A Alemanha é tradicionalmente o maior mercado da Marc O'Polo, seguida pela Áustria, Suíça e Polônia. Entre os produtos, malhas e casacos puffer estão entre os mais vendidos da marca. O crescimento no setor de moda masculina, que agora representa cerca de 40 por cento do faturamento da Marc O'Polo, também contribuiu para o sucesso. A linha Marc O'Polo Denim, voltada para um público mais jovem, assim como as áreas de calçados e acessórios, também se desenvolveram com sucesso, indicando um apelo mais amplo do conceito de lifestyle da Marc O'Polo.

Um motor essencial do crescimento foi a expansão internacional da marca. Embora a empresa já esteja presente em 60 países com 2.200 pontos de venda em todo o mundo, Böck admite que ainda há mais territórios a conquistar para que o grupo se aproxime da meta estabelecida de um bilhão em faturamento.

Atualmente, estão na mira mercados como a Tailândia e os Emirados Árabes Unidos, onde a Marc O'Polo está explorando potenciais parcerias com grupos locais, disse Böck no podcast da OMR. Em relação aos EUA, ele prefere esperar, dada a incerteza das tarifas alfandegárias.

Em outubro, a família Böck adquiriu a marca de denim Closed, que enfrentava dificuldades financeiras. O ex-CEO da Marc O'Polo, Dieter Holzer, deve agora levar a empresa de Hamburgo a águas mais calmas. Resta saber até que ponto essa aquisição desempenhará um papel nas operações da Marc O'Polo.

Um CEO pragmático

Böck personifica um estilo de liderança que é ao mesmo tempo objetivo e acessível. Em Stephanskirchen, dizem que ele é frequentemente chamado de “Maxi”. Sua trajetória e suas declarações indicam uma perspectiva orientada para a equipe e com os pés no chão.
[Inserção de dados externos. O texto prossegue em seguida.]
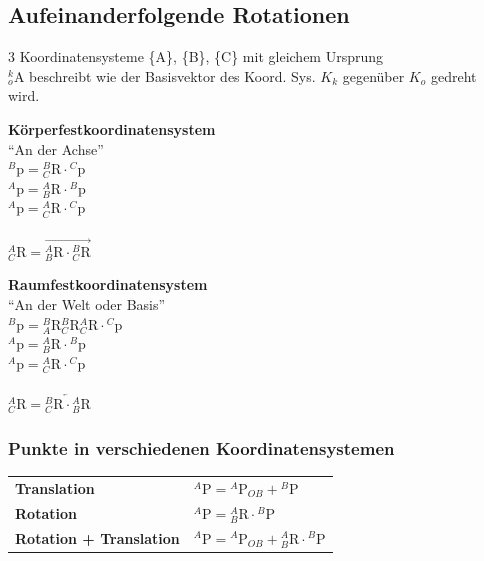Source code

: \subsection{Aufeinanderfolgende Rotationen}
3 Koordinatensysteme \{A\}, \{B\}, \{C\} mit gleichem Ursprung\\
${}^k_o\mathrm{A}$ beschreibt wie der Basisvektor des Koord. Sys. $K_k$ gegenüber $K_o$ gedreht wird.\newline
\begin{minipage}{6cm}
    \textbf{Körperfestkoordinatensystem}\\
    "`An der Achse"'\\
    ${}^B\mathrm{p}={}^B_C\mathrm{R}\cdot{}^C\mathrm{p}$\\
    ${}^A\mathrm{p}={}^A_B\mathrm{R}\cdot{}^B\mathrm{p}$\\
    ${}^A\mathrm{p}={}^A_C\mathrm{R}\cdot{}^C\mathrm{p}$\\ \\
    ${}^A_C\mathrm{R}=\overrightarrow{{}^A_B\mathrm{R} \cdot {}^B_C\mathrm{R}}$\\
\end{minipage}
\begin{minipage}{6cm}
    \textbf{Raumfestkoordinatensystem}\\ 
    "`An der Welt oder Basis"'\\
    ${}^B\mathrm{p}={}^B_A\mathrm{R}{}^B_C\mathrm{R}{}^A_C\mathrm{R}\cdot{}^C\mathrm{p}$\\
    ${}^A\mathrm{p}={}^A_B\mathrm{R}\cdot{}^B\mathrm{p}$\\
    ${}^A\mathrm{p}={}^A_C\mathrm{R}\cdot{}^C\mathrm{p}$\\ \\
    ${}^A_C\mathrm{R}=\overleftarrow{{}^B_C\mathrm{R} \cdot {}^A_B\mathrm{R}}$\\
\end{minipage}   

\subsubsection{Punkte in verschiedenen Koordinatensystemen }
\begin{tabular}{ll}
    \textbf{Translation}&${}^A\mathrm{P} = {}^A\mathrm{P}_{OB}+{}^B\mathrm{P} $ \\
    \textbf{Rotation} & ${}^A\mathrm{P} = {}^A_B\mathrm{R}\cdot {}^B\mathrm{P} $\\
    \textbf{Rotation + Translation}&$ {}^A\mathrm{P} = {}^A\mathrm{P}_{OB} +{}^A_B\mathrm{R}\cdot {}^B\mathrm{P} $\\
\end{tabular}
\clearpage


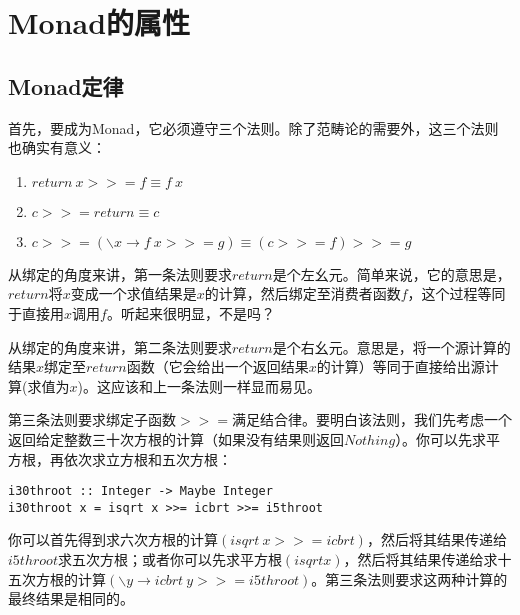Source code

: \section{Monad的属性}
\subsection{Monad定律}
首先，要成为Monad，它必须遵守三个法则。除了范畴论的需要外，这三个法则也确实有意义：
\begin{enumerate}
\item $return\ x >>=  f \equiv f\ x$
\item $c >>= return \equiv c$
\item $c >>= (\backslash{}x \rightarrow f\ x >>= g) \equiv (c >>= f) >>= g$
\end{enumerate}

从绑定的角度来讲，第一条法则要求$return$是个左幺元。简单来说，它的意思是，$return$将$x$变成一个求值结果是$x$的计算，然后绑定至消费者函数$f$，这个过程等同于直接用$x$调用$f$。听起来很明显，不是吗？

从绑定的角度来讲，第二条法则要求$return$是个右幺元。意思是，将一个源计算的结果$x$绑定至$return$函数（它会给出一个返回结果$x$的计算）等同于直接给出源计算(求值为$x$)。这应该和上一条法则一样显而易见。

第三条法则要求绑定子函数$>>=$满足结合律。要明白该法则，我们先考虑一个返回给定整数三十次方根的计算（如果没有结果则返回$Nothing$）。你可以先求平方根，再依次求立方根和五次方根：

\begin{lstlisting}
i30throot :: Integer -> Maybe Integer
i30throot x = isqrt x >>= icbrt >>= i5throot
\end{lstlisting}

你可以首先得到求六次方根的计算$(isqrt\ x >>= icbrt)$，然后将其结果传递给$i5throot$求五次方根；或者你可以先求平方根$(isqrt x)$，然后将其结果传递给求十五次方根的计算$(\backslash{}y \rightarrow icbrt\ y >>= i5throot)$。第三条法则要求这两种计算的最终结果是相同的。
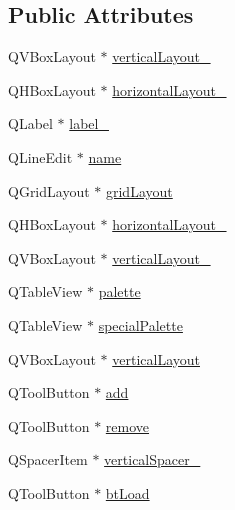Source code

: \subsection*{Public Attributes}
\begin{DoxyCompactItemize}
\item 
Q\+V\+Box\+Layout $\ast$ \mbox{\hyperlink{class_ui___edit_palette_dialog_a99d75282f0564d5450aa218785f00905}{vertical\+Layout\+\_}}
\item 
Q\+H\+Box\+Layout $\ast$ \mbox{\hyperlink{class_ui___edit_palette_dialog_a78ffd396444935e731dcbd0d6033c732}{horizontal\+Layout\+\_}}
\item 
Q\+Label $\ast$ \mbox{\hyperlink{class_ui___edit_palette_dialog_afc88dc6a666760dac99b8311f6f54c50}{label\+\_}}
\item 
Q\+Line\+Edit $\ast$ \mbox{\hyperlink{class_ui___edit_palette_dialog_acc1c64be00de663da04871515e7ea662}{name}}
\item 
Q\+Grid\+Layout $\ast$ \mbox{\hyperlink{class_ui___edit_palette_dialog_a03762c842b7ecb3bf862bcaaaf38b9bc}{grid\+Layout}}
\item 
Q\+H\+Box\+Layout $\ast$ \mbox{\hyperlink{class_ui___edit_palette_dialog_afc60618572705d5b7c9854108aa4c9bf}{horizontal\+Layout\+\_}}
\item 
Q\+V\+Box\+Layout $\ast$ \mbox{\hyperlink{class_ui___edit_palette_dialog_a2348eddabdb3757f9e1b6897e96cc152}{vertical\+Layout\+\_}}
\item 
Q\+Table\+View $\ast$ \mbox{\hyperlink{class_ui___edit_palette_dialog_a0675061cd26274616f0c45331526fce7}{palette}}
\item 
Q\+Table\+View $\ast$ \mbox{\hyperlink{class_ui___edit_palette_dialog_a42b3cf73691026cf923cc8de25ce97ef}{special\+Palette}}
\item 
Q\+V\+Box\+Layout $\ast$ \mbox{\hyperlink{class_ui___edit_palette_dialog_aac134889fe26a52260da8d21a1becd80}{vertical\+Layout}}
\item 
Q\+Tool\+Button $\ast$ \mbox{\hyperlink{class_ui___edit_palette_dialog_a72431ea09db9af7d07a4fd05515823fd}{add}}
\item 
Q\+Tool\+Button $\ast$ \mbox{\hyperlink{class_ui___edit_palette_dialog_a1c68d46595c9d048090e411f00a2e4e6}{remove}}
\item 
Q\+Spacer\+Item $\ast$ \mbox{\hyperlink{class_ui___edit_palette_dialog_a6dc68e3b37d057b6b6f3793e494f3d43}{vertical\+Spacer\+\_}}
\item 
Q\+Tool\+Button $\ast$ \mbox{\hyperlink{class_ui___edit_palette_dialog_aa63ff66e9d7bbe1b64ec30e8eef9b573}{bt\+Load}}

\end{DoxyCompactItemize}
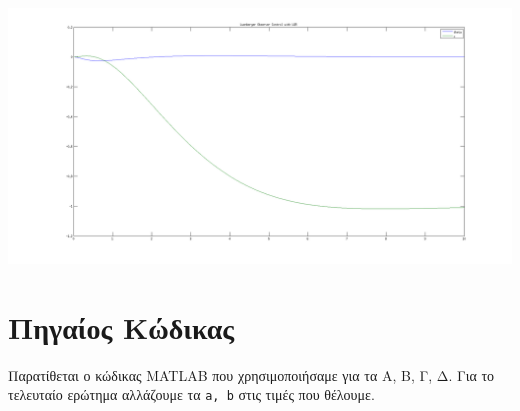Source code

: \documentclass[a4paper,oneside, 12pt]{article}
\begin{document}
\includegraphics[width=\textwidth]{E6.png}

\section*{Πηγαίος Κώδικας}

Παρατίθεται ο κώδικας MATLAB που χρησιμοποιήσαμε για τα Α, Β, Γ, Δ. Για το τελευταίο ερώτημα αλλάζουμε τα \texttt{a, b} στις τιμές που θέλουμε.  
\end{document}
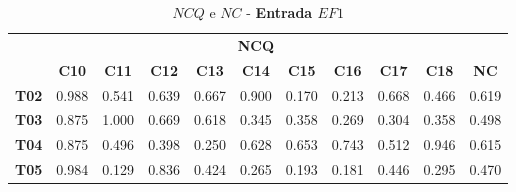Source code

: \begin{table}[htbp]
	\centering
	\caption{$NCQ$ e $NC$ - \textbf{Entrada $EF1$}}
	\begin{tabular}{|c|ccccccccc|c|}
		\hline
		\rowcolor[HTML]{D0CECE} 
		\cellcolor[HTML]{D0CECE} & \multicolumn{9}{c|}{\cellcolor[HTML]{D0CECE}\textbf{NCQ}} & \cellcolor[HTML]{D0CECE} \\ \cline{2-10}
		\rowcolor[HTML]{D0CECE} 
		\multirow{-2}{*}{\cellcolor[HTML]{D0CECE}\textbf{Part.}} & \multicolumn{1}{c|}{\cellcolor[HTML]{D0CECE}\textbf{C10}} & \multicolumn{1}{c|}{\cellcolor[HTML]{D0CECE}\textbf{C11}} & \multicolumn{1}{c|}{\cellcolor[HTML]{D0CECE}\textbf{C12}} & \multicolumn{1}{c|}{\cellcolor[HTML]{D0CECE}\textbf{C13}} & \multicolumn{1}{c|}{\cellcolor[HTML]{D0CECE}\textbf{C14}} & \multicolumn{1}{c|}{\cellcolor[HTML]{D0CECE}\textbf{C15}} & \multicolumn{1}{c|}{\cellcolor[HTML]{D0CECE}\textbf{C16}} & \multicolumn{1}{c|}{\cellcolor[HTML]{D0CECE}\textbf{C17}} & \textbf{C18} & \multirow{-2}{*}{\cellcolor[HTML]{D0CECE}\textbf{NC}} \\ \hline
		\textbf{T02} & \multicolumn{1}{c|}{0.988} & \multicolumn{1}{c|}{0.541} & \multicolumn{1}{c|}{0.639} & \multicolumn{1}{c|}{0.667} & \multicolumn{1}{c|}{0.900} & \multicolumn{1}{c|}{0.170} & \multicolumn{1}{c|}{0.213} & \multicolumn{1}{c|}{0.668} & 0.466 & 0.619 \\ \hline
		\rowcolor[HTML]{F2F2F2} 
		\textbf{T03} & \multicolumn{1}{c|}{\cellcolor[HTML]{F2F2F2}0.875} & \multicolumn{1}{c|}{\cellcolor[HTML]{F2F2F2}1.000} & \multicolumn{1}{c|}{\cellcolor[HTML]{F2F2F2}0.669} & \multicolumn{1}{c|}{\cellcolor[HTML]{F2F2F2}0.618} & \multicolumn{1}{c|}{\cellcolor[HTML]{F2F2F2}0.345} & \multicolumn{1}{c|}{\cellcolor[HTML]{F2F2F2}0.358} & \multicolumn{1}{c|}{\cellcolor[HTML]{F2F2F2}0.269} & \multicolumn{1}{c|}{\cellcolor[HTML]{F2F2F2}0.304} & 0.358 & 0.498 \\ \hline
		\textbf{T04} & \multicolumn{1}{c|}{0.875} & \multicolumn{1}{c|}{0.496} & \multicolumn{1}{c|}{0.398} & \multicolumn{1}{c|}{0.250} & \multicolumn{1}{c|}{0.628} & \multicolumn{1}{c|}{0.653} & \multicolumn{1}{c|}{0.743} & \multicolumn{1}{c|}{0.512} & 0.946 & 0.615 \\ \hline
		\rowcolor[HTML]{F2F2F2} 
		\textbf{T05} & \multicolumn{1}{c|}{\cellcolor[HTML]{F2F2F2}0.984} & \multicolumn{1}{c|}{\cellcolor[HTML]{F2F2F2}0.129} & \multicolumn{1}{c|}{\cellcolor[HTML]{F2F2F2}0.836} & \multicolumn{1}{c|}{\cellcolor[HTML]{F2F2F2}0.424} & \multicolumn{1}{c|}{\cellcolor[HTML]{F2F2F2}0.265} & \multicolumn{1}{c|}{\cellcolor[HTML]{F2F2F2}0.193} & \multicolumn{1}{c|}{\cellcolor[HTML]{F2F2F2}0.181} & \multicolumn{1}{c|}{\cellcolor[HTML]{F2F2F2}0.446} & 0.295 & 0.470 \\ \hline

\end{tabular}
\end{table}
Ele quer ser aberto e autêntico e não acredita que os CEOs precisem ser “durões”.

“No final, não é apenas o CEO que decide, mas a equipe”, disse Böck no podcast da OMR sobre seu sucesso empresarial.

Böck também vê como sua tarefa reunir as pessoas certas. “A cultura da empresa é extremamente importante para nós; investimos nela por décadas, mesmo antes do meu tempo. É algo especial trabalhar aqui”, disse o executivo. Com isso, a empresa consegue atrair os melhores e mais motivados talentos para a Alta Baviera.

Ele chama sua entrada na empresa familiar de uma decisão de vida, na qual ele sabia que teria que fazer sacrifícios. Depois de se tornar pai há três anos, por exemplo, ele não pôde tirar licença-paternidade como muitos de seus amigos, disse ele à Manager Magazin.

“Eu não questiono isso. Eu escolhi a tarefa e a responsabilidade – uma grande motivação para mim. Considero este trabalho um privilégio.”

Este artigo foi traduzido para português com o auxílio de uma ferramenta de IA.